Re: Fetching a specific number of urls

Renato Marroquín Mogrovejo Thu, 16 May 2013 10:38:00 -0700

Hi Tejas,

Thank you very much for your help again.
But I'm sorry to inform that I am still not able to get the next link
into my crawldb. I am thinking that my conf/regex-urlfilter.txt file
is not properly set up. I am sending the content of this file, could
you help me determining what is wrong with it?
Thanks a ton in advanced!



Renato M.


# skip file: ftp: and mailto: urls
-^(file|ftp|mailto):

# skip image and other suffixes we can't yet parse
# for a more extensive coverage use the urlfilter-suffix plugin
-\.(gif|GIF|jpg|JPG|png|PNG|ico|ICO|css|CSS|sit|SIT|eps|EPS|wmf|WMF|zip|ZIP|ppt|PPT|mpg|MPG|xls|XLS|gz|GZ|rpm|RPM|tgz|TGZ|mov|MOV|exe|EXE|jpeg|JPEG|bmp|BMP|js|JS)$

#+http://www.xyz.com/\?page=*
+http://www.telelistas.net/rj/rio+de+janeiro/lanchonetes+restaurantes/?pagina=*

# skip URLs containing certain characters as probable queries, etc.
#-[?*!@=]
+.

# skip URLs with slash-delimited segment that repeats 3+ times, to break loops
#-.*(/[^/]+)/[^/]+\1/[^/]+\1/
+.

# accept anything else
+.

2013/5/13 Tejas Patil <[email protected]>:
> Hi Renato,
>
> The default content limit for http protocol is 65536 while the webpage is
> much bigger than that. The relevant config needs to be updated.

Dataset entries
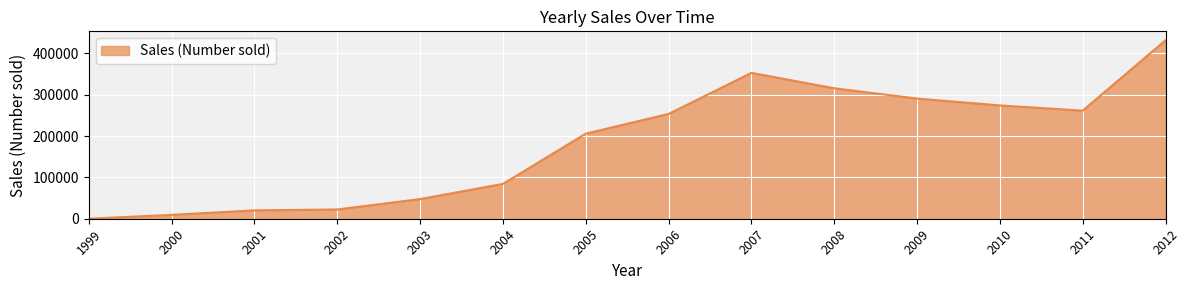

Which has a higher value, 2011 or 2010?

2010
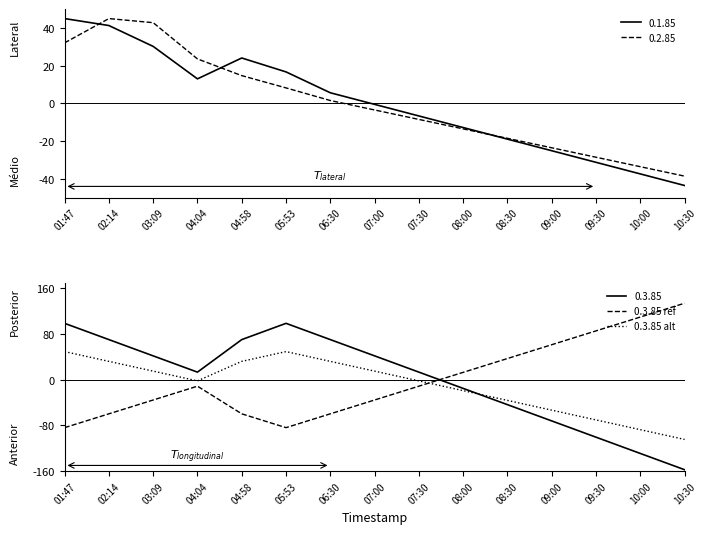

What is the approximate value of 0.3.85 ref at 10:00?

109.7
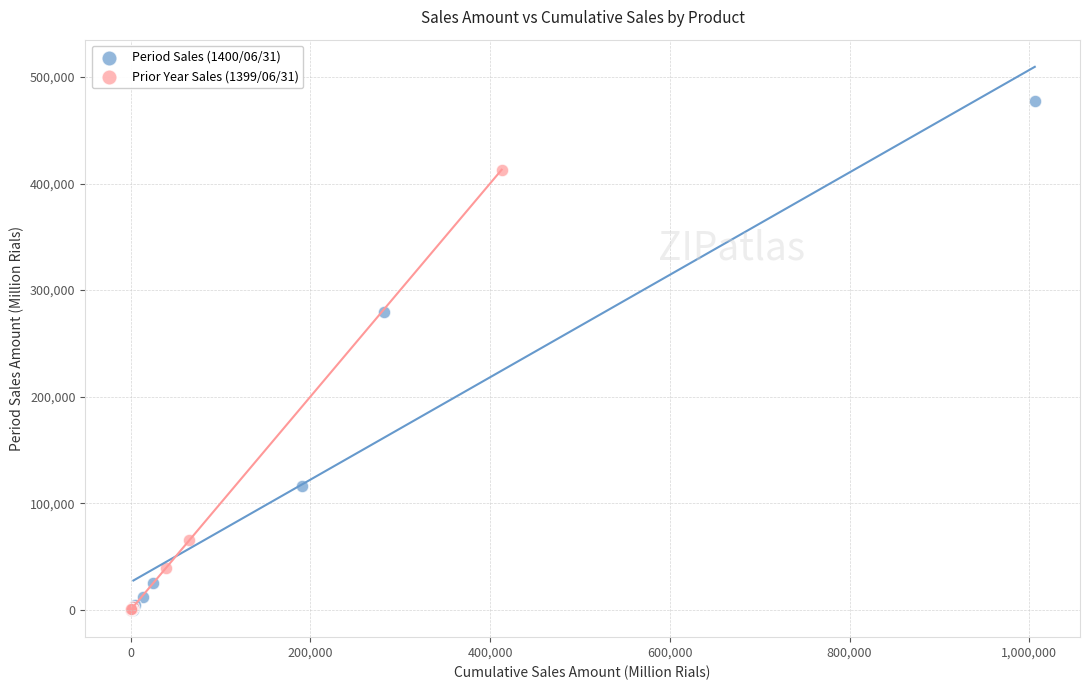

What are all the series names shown in the legend?

Period Sales (1400/06/31), Prior Year Sales (1399/06/31)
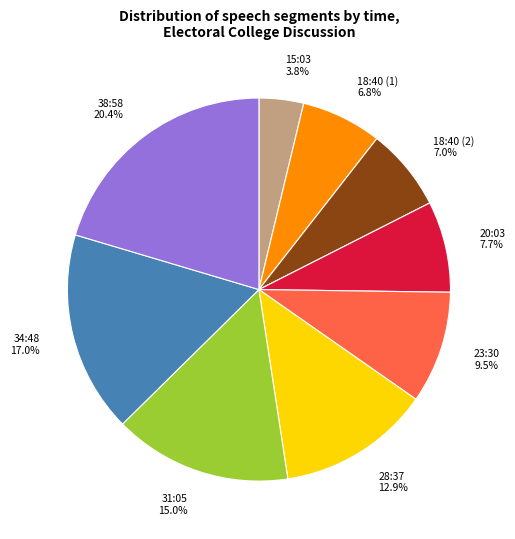

How many slices are in this pie chart?

9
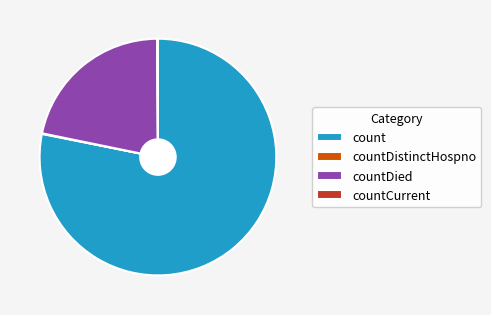

The countDied slice represents 10% of the pie. True or false?

False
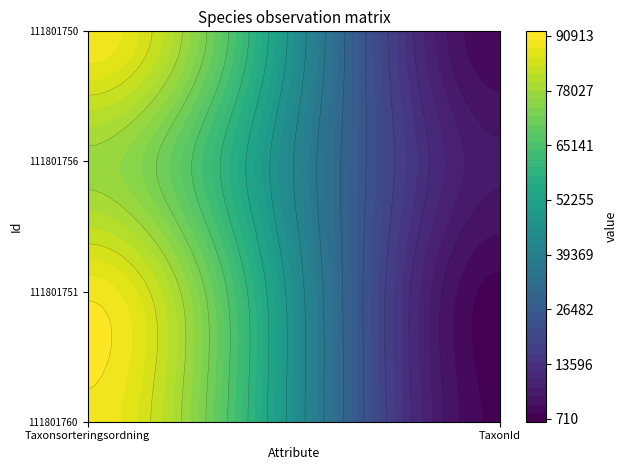

Which category has the highest value across all series?

Taxonsorteringsordning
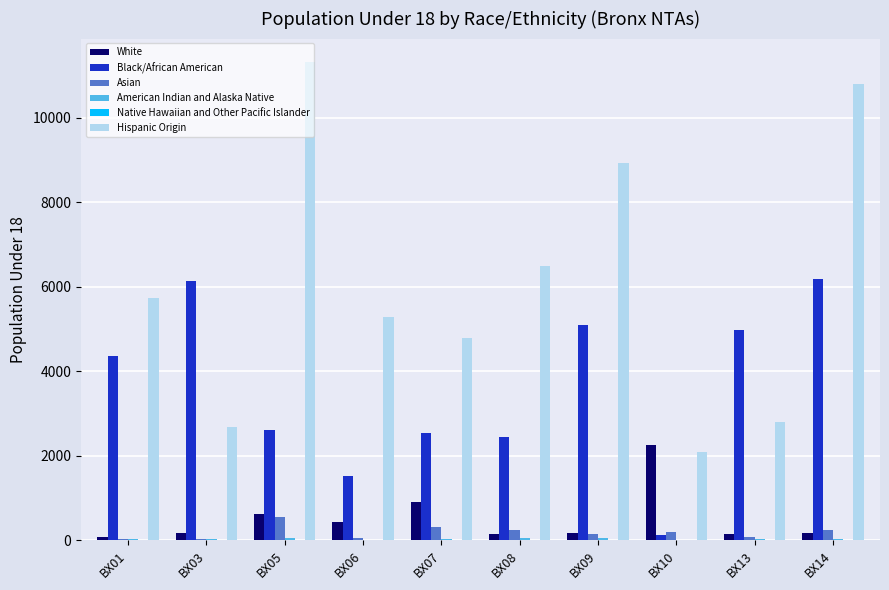

Which series has the largest total across all categories?

Hispanic Origin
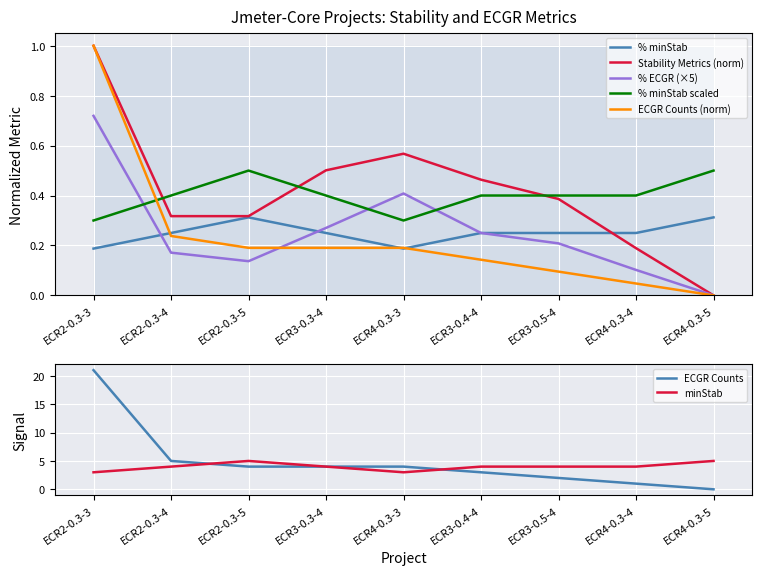

What is the difference between the maximum and second lowest values in the % minStab series?

0.1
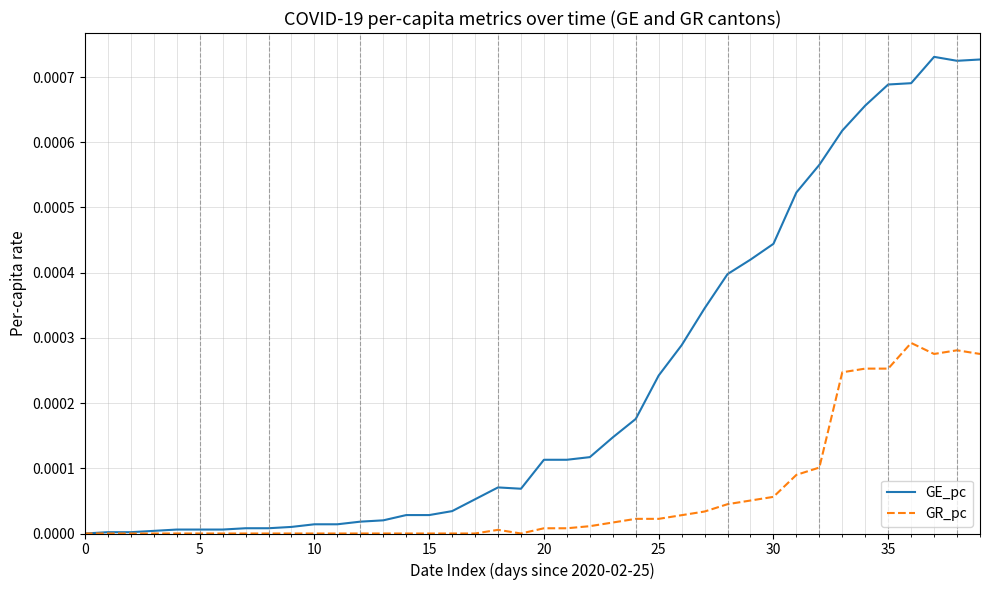

Which series has the widest spread of values?

GE_pc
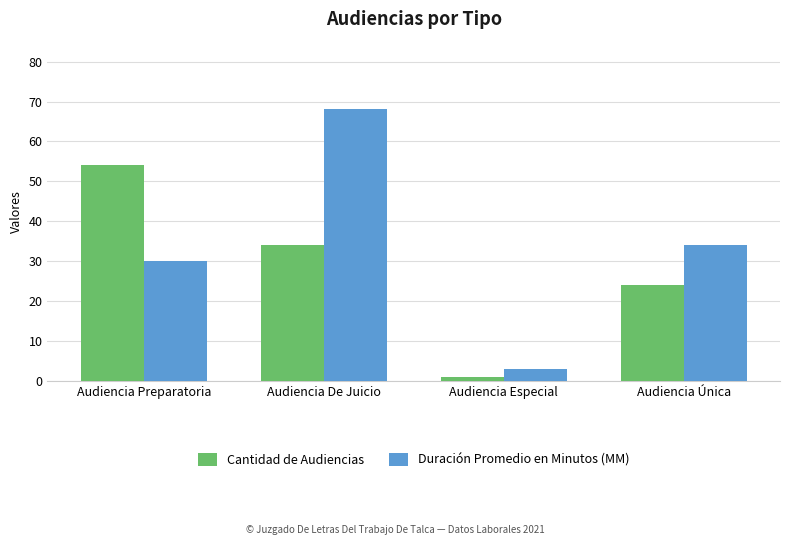

Rank the categories by Cantidad de Audiencias value from lowest to highest.

Audiencia Especial, Audiencia Única, Audiencia De Juicio, Audiencia Preparatoria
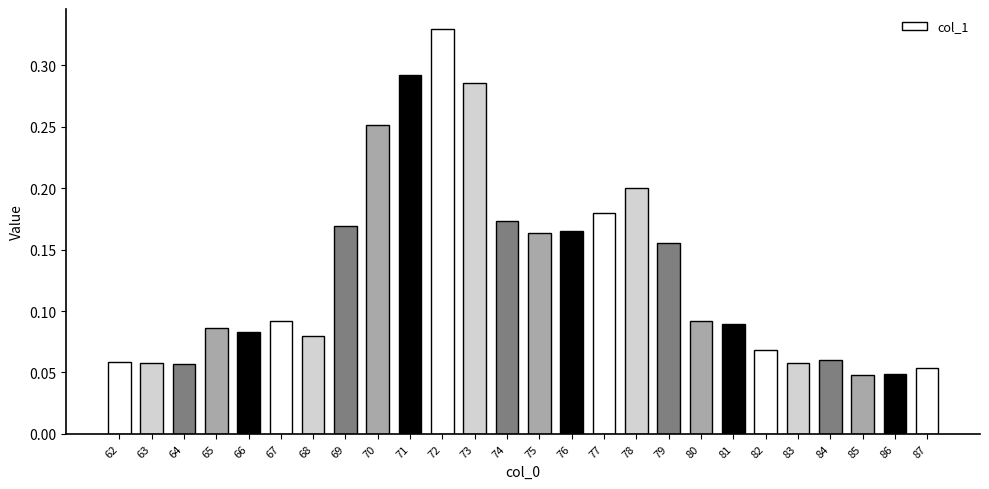

How many values are between 0 and 1?

26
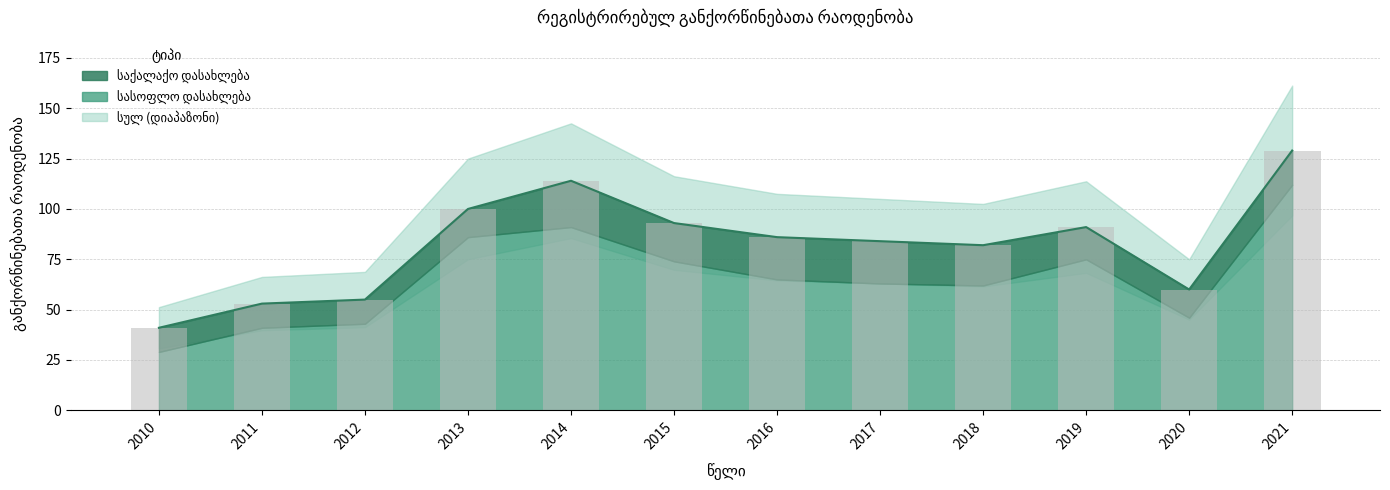

At which label does სულ (ბარი) reach its minimum?

2010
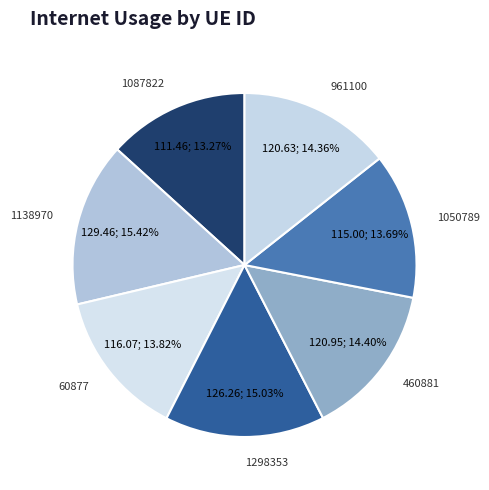

To the nearest percent, what is the average slice percentage?

14%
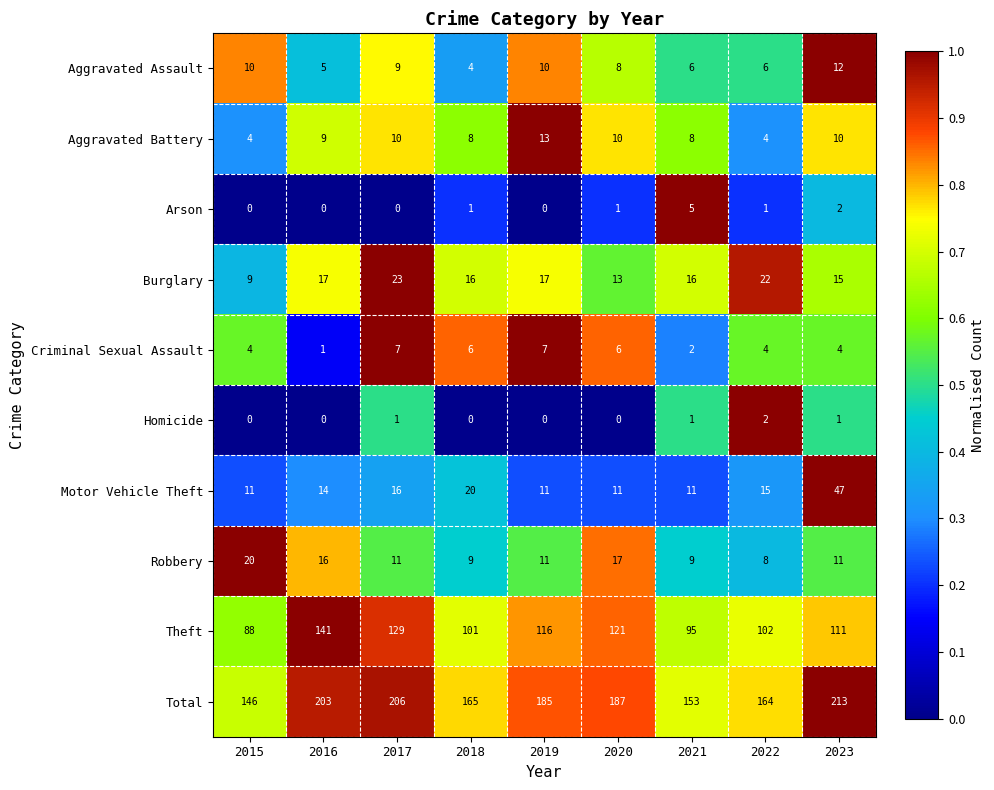

What is the difference between the highest and lowest values at 2016?

203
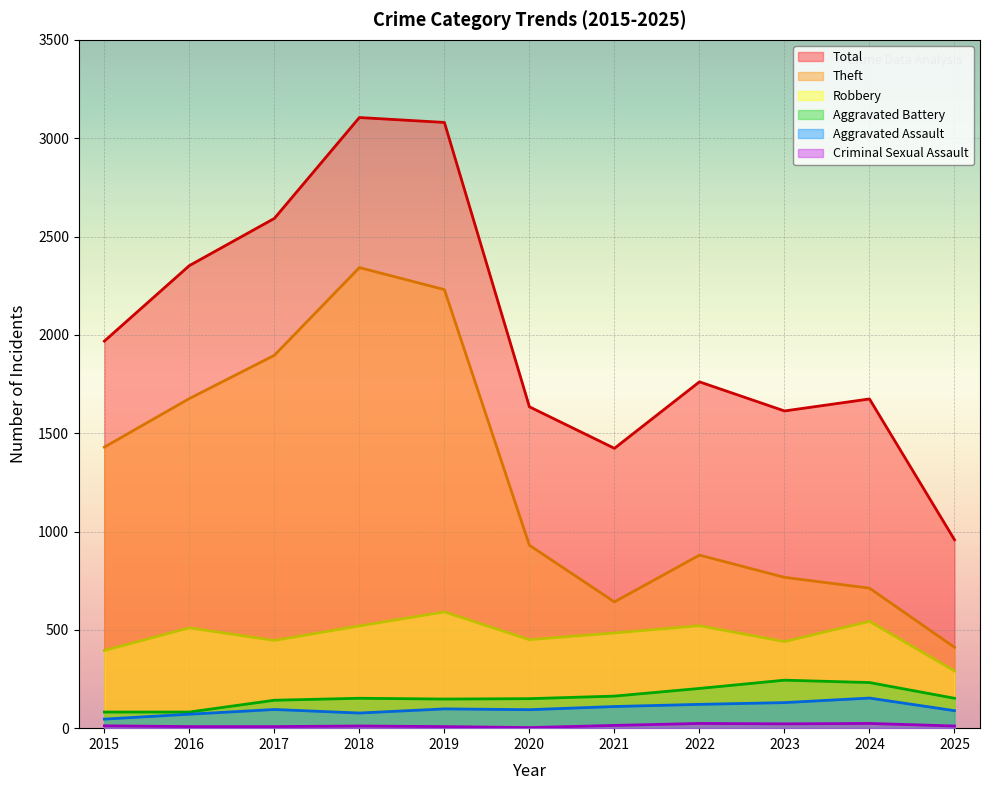

How many lines are shown in the chart?

6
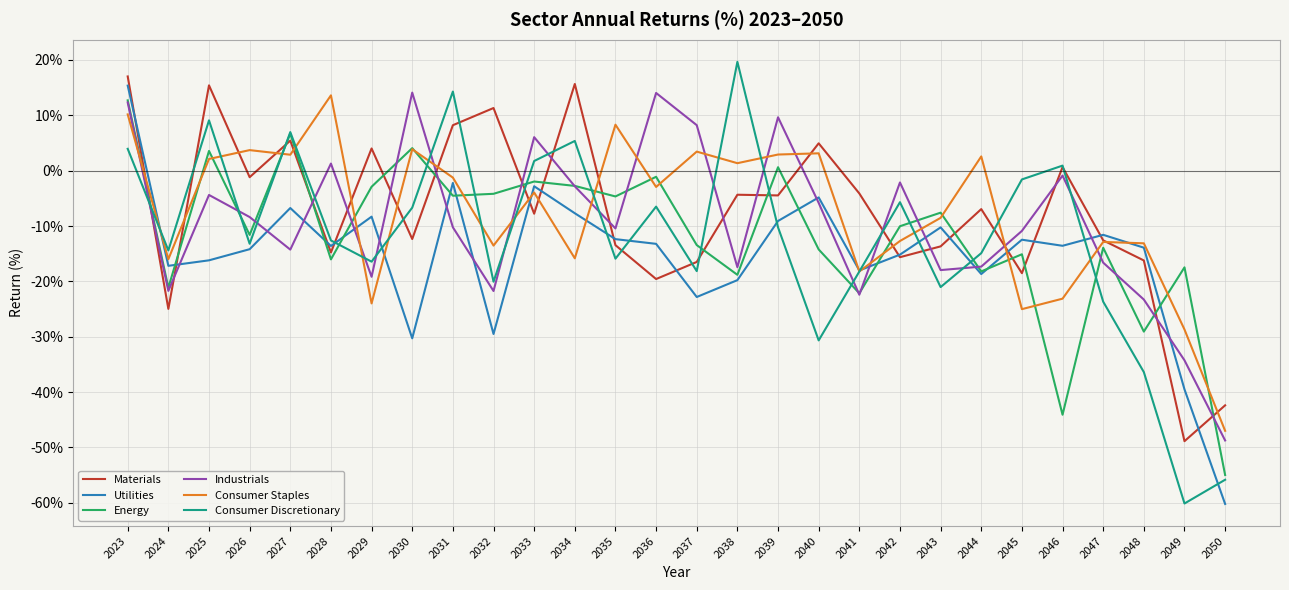

How many lines are shown in the chart?

6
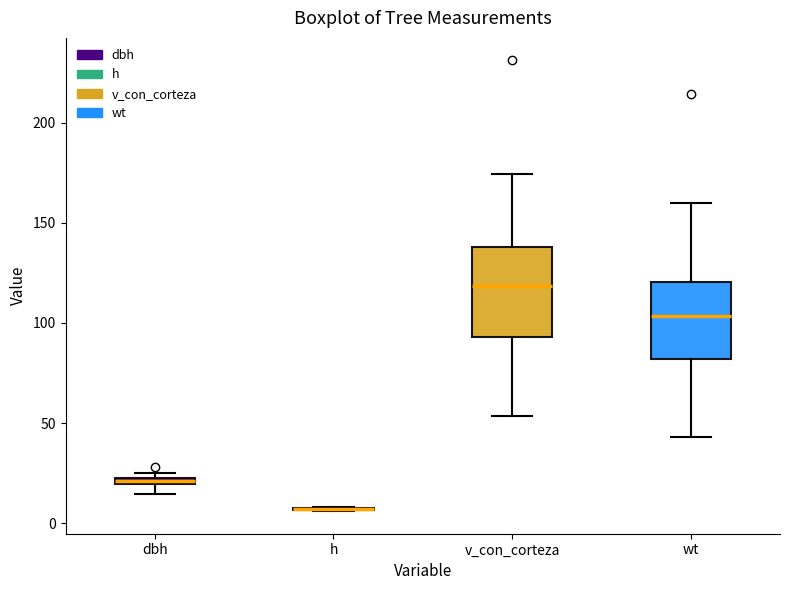

Where does the lower whisker of the box for wt end on the y-axis? The values are not printed on the chart, so give them approximately, as read against the axis.

45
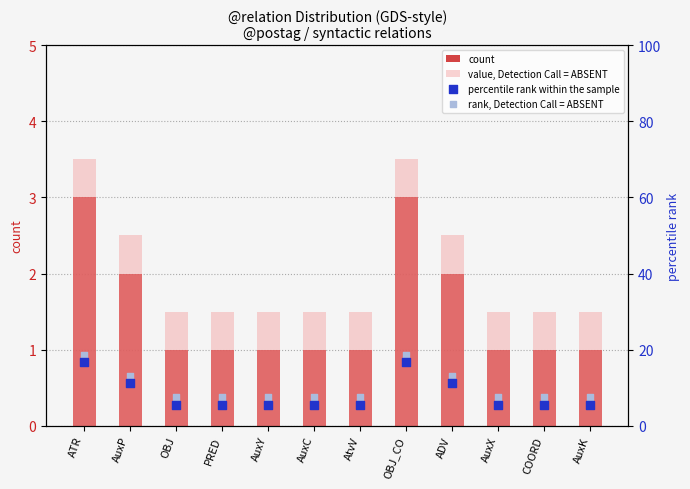

Which series reaches the minimum Y coordinate?

count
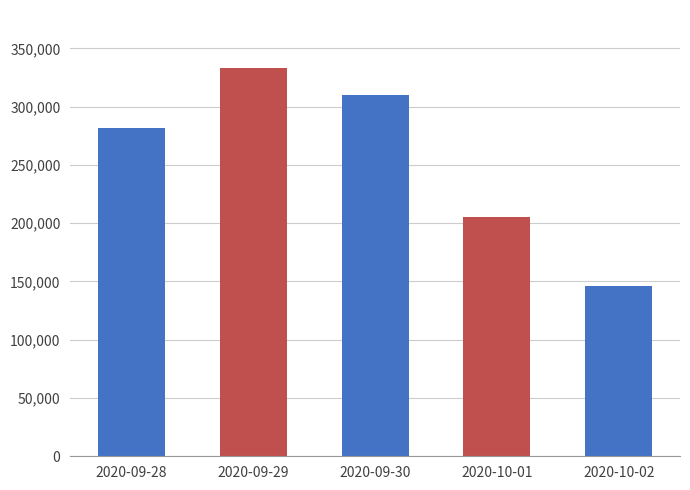

Reading left to right, extract all data points from this chart.

2020-09-28=282100	2020-09-29=333000	2020-09-30=309700	2020-10-01=205000	2020-10-02=146500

Exercises to complete |
1. In the forum message, what default content limit for the http protocol does the quoted reply give?
2. In the forum message, why does the quoted reply say the relevant config needs to be updated? Answer in one to three sentences.
3. List every URL scheme that the first rule in the forum message's filter file is set to skip.
The dataset entries play no part in this work.

Solutions per task |
1. 65536

2. The default content limit for the http protocol is 65536, and the webpage is much bigger than that. The setting must be changed to handle the page's size.

3. file, ftp, mailto